Menurutnya, kelas menengah baru adalah anak seorang petani dan bukan anak raja, perubahan kelas tersebut melalui mobilitas sosial yang luar biasa, “namun ada harga yang harus diabayar dengan adanya kelas sosial tersebut, yakni jarak sosial antara kelas sosial yang baru dengan desa asalnya”. Kata Prof Gerry sembari menyebutkan penelitian tersebut berbentuk buku yang berjudul “The Making Middle of Indonesia” yang diterbitkan oleh KITLV dan Yayasan Obor Indonesia (YOI). selain itu, juga ada buku yang juga menjadi bagian dari proyek middle Indonesia adalah buku kumpulan tulisan yang diterbitkan penerbit yang sama dengan judul In search of middle Indonesia.   Kuliah umum ini cukup banyak mendapatkan banyak respon dari peserta yang menarik untuk dijadikan agenda penelitian mengingat area dan topik yang beragam yang disediakan oleh gagasan ‘middle Indonesia.”

Mereka menolak pasar bebas dan mengharap proteksi pemerintah, suka dengan proses demokrasi, dan penguasaan daerah dengan kekuatan sektor informal. Moderator David Efendi dari dosen IP UMY menyatakan sepakat tentang adanya kelas menengah yang menjadi hasil riset dari Gerry van Klinken sebagai aktor penting demokratisasi di Indonesia.

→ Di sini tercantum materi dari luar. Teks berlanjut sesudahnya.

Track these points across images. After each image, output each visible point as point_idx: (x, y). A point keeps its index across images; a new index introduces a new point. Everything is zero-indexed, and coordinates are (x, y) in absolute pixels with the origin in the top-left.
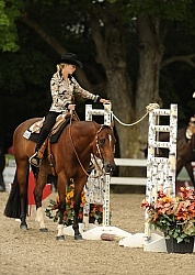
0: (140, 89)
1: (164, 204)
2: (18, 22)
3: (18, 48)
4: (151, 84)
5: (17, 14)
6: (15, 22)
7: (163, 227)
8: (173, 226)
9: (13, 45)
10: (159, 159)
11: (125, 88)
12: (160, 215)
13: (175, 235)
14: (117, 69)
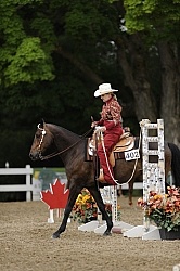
0: (164, 106)
1: (155, 201)
2: (54, 54)
3: (54, 77)
4: (173, 101)
5: (52, 48)
6: (52, 55)
7: (156, 219)
8: (164, 218)
9: (50, 74)
10: (151, 164)
11: (150, 105)
12: (153, 210)
13: (166, 225)
14: (143, 89)
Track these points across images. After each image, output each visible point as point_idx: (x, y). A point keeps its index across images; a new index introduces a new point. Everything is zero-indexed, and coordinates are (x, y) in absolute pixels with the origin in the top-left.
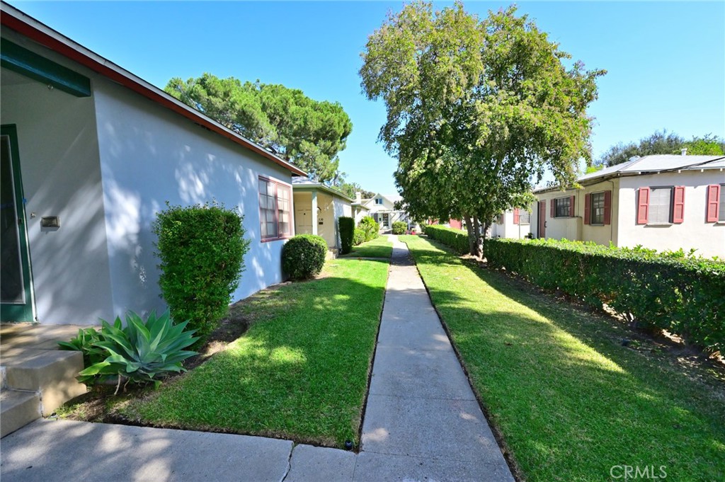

Kelas menengah menjadi salah satu faktor penentu keberlangsungan dinamika politik di tempat kelompok tersebut berada. Pada akhir dialog, Hilman Latif selaku salah satu penanggap perwakilan akademisi  mempertanyakan bagaiamana kelas menengah Indonesia ini berkorelasi dengan penyebaran paham radikalisme Islam.

Prof Gerry terlihat optimis melihat potensi kelas menengah di Indonesia walau dalam beberapa aspek terlihat karakter kelas menengah Indonesia masih belum rasional sehingga bagai pisau bermata dua. Pada suatu kondisi dia mampu menjadi agent of change dalam memperjuangkan kelas bawah di hadapan pemerintah. Kondisi lainnya adalah sebagai rent seeker baik di dalam arena birokrasi kekuasaan atau di ranah swasta.

Pada akhir sesi tanya jawab, ada kesimpulan penting bahwa ajakan penelitian seputar hubungan kelas menengah dengan demokrasi dan gagasan state building ini haruslah direspon dengan antusias oleh ribuan peneliti di Indonesia. Hal ini dikarenakan, proyek in search of middle Indonesia tidak akan mampu meneliti sendirian padahal ada 200 lokasi kota menengah, ada empat indikator kunci yang bisa dijadikan pintu masuk penelitian ini.